Thank you so much, David! That function came really useful.

Thanks a lot, guys! John, I'm sorry about the other post. I thought I couldn't add more info and new questions on here.

Could you guys help me with this problem? Now that I've figured out the errors, it just doesn't behave as expected. I know there is stuff that I haven't addressed still (like the inclusion of 0s and negative numbers), but I don't know how to go on.

Here's my try:

[x,y] = size(a);

counter = zeros(1,10);

if x == 1

for i=1:1:y-1

if a(i) == a(i+1)

counter(a(i)) = counter(a(i))+1

end

end

else

for i=1:1:x-1

if a(i) == a(i+1)

counter(a(i)) = counter(a(i))+1

end

end

end

if counter ~= zeros(1,10) %if there is no repeated number anywhere, like in [1:5]

res = find(counter == max(counter))

else

res = []; %the output is empty

end

if x == 1

val = res;

elseif y == 1

val = res'; %if the input is a column, the output should also be a column

end

Also, I saw that the leading solution size is like 9. How is that even possible?

One thing is you are trying to access a(12) where a has only 11 variables.
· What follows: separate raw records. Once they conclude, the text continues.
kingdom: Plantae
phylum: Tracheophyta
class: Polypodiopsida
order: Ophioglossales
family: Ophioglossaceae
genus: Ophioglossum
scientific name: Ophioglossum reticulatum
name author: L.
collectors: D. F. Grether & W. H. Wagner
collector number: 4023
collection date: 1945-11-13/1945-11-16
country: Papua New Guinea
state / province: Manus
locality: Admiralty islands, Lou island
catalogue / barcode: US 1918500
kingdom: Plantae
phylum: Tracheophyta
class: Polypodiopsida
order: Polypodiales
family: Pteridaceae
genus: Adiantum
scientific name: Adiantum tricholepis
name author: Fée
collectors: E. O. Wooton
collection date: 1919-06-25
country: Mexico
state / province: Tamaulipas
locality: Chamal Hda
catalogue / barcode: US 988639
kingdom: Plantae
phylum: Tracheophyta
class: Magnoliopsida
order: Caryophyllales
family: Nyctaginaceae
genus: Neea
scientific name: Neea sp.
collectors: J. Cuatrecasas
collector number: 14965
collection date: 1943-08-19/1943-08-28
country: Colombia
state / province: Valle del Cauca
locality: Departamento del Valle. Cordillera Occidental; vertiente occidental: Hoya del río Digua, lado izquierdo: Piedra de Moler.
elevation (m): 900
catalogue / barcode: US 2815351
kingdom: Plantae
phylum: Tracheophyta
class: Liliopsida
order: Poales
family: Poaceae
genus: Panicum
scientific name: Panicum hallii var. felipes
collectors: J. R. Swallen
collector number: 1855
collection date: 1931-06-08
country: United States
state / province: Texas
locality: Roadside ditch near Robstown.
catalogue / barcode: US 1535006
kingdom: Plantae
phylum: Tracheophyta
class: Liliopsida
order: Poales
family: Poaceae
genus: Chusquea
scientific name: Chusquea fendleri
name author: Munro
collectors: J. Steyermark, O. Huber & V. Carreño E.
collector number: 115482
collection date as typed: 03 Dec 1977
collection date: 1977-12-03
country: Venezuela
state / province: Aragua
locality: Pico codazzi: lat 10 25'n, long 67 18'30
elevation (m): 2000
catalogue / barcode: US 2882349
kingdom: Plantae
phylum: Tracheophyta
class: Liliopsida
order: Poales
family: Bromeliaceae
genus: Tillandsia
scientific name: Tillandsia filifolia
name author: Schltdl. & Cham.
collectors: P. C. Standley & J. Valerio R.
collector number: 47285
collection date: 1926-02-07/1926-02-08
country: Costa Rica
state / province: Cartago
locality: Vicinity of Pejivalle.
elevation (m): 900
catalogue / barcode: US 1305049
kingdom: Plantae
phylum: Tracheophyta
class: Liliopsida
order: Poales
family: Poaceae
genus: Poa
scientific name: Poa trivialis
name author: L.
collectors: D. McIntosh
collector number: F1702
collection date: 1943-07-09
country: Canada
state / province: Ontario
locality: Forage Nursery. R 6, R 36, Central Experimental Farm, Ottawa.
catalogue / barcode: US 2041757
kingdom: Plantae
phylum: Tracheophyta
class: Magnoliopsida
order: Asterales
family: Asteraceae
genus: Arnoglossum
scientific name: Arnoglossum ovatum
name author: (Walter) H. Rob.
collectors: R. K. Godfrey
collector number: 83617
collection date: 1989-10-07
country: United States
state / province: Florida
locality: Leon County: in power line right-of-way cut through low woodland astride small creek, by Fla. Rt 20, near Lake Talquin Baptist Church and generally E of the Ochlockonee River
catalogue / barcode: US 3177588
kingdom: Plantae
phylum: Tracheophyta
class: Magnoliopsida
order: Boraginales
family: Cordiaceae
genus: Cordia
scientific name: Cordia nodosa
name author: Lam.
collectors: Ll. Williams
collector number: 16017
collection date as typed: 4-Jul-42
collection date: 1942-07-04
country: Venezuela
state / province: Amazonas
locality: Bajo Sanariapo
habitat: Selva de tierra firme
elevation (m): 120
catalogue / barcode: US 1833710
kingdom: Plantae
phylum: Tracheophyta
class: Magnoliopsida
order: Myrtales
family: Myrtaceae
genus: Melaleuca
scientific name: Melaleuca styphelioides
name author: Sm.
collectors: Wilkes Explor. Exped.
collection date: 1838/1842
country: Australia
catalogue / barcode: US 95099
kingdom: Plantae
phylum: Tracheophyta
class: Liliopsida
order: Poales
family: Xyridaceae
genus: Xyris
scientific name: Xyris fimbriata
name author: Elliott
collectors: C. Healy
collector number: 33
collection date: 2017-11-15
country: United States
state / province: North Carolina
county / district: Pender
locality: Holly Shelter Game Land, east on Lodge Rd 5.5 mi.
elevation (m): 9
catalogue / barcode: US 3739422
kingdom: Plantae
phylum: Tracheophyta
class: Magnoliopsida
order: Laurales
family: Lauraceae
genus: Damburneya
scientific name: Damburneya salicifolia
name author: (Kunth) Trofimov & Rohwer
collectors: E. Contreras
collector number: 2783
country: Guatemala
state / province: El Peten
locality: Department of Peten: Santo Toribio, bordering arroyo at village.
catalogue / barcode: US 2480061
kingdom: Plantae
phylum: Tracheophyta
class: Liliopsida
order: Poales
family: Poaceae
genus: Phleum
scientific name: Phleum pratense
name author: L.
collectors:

This can be solved by changing "for i = 1:1:y" to "for i = 1:1:(y-1)". Because you dont want to compare a(y) with a(y+1) since a(y+1) does not exist,

If you make that change, it seems like it works.

For a vector of length 10, what happens when i is 10? I.e., what will happen here:

if a(i) == a(i+1)

what would you expect matlab to do when it tries to access a(11)? Remember, it only has 10 elements.

Oh, I didn't know that, thank you! But still, why isn't it working?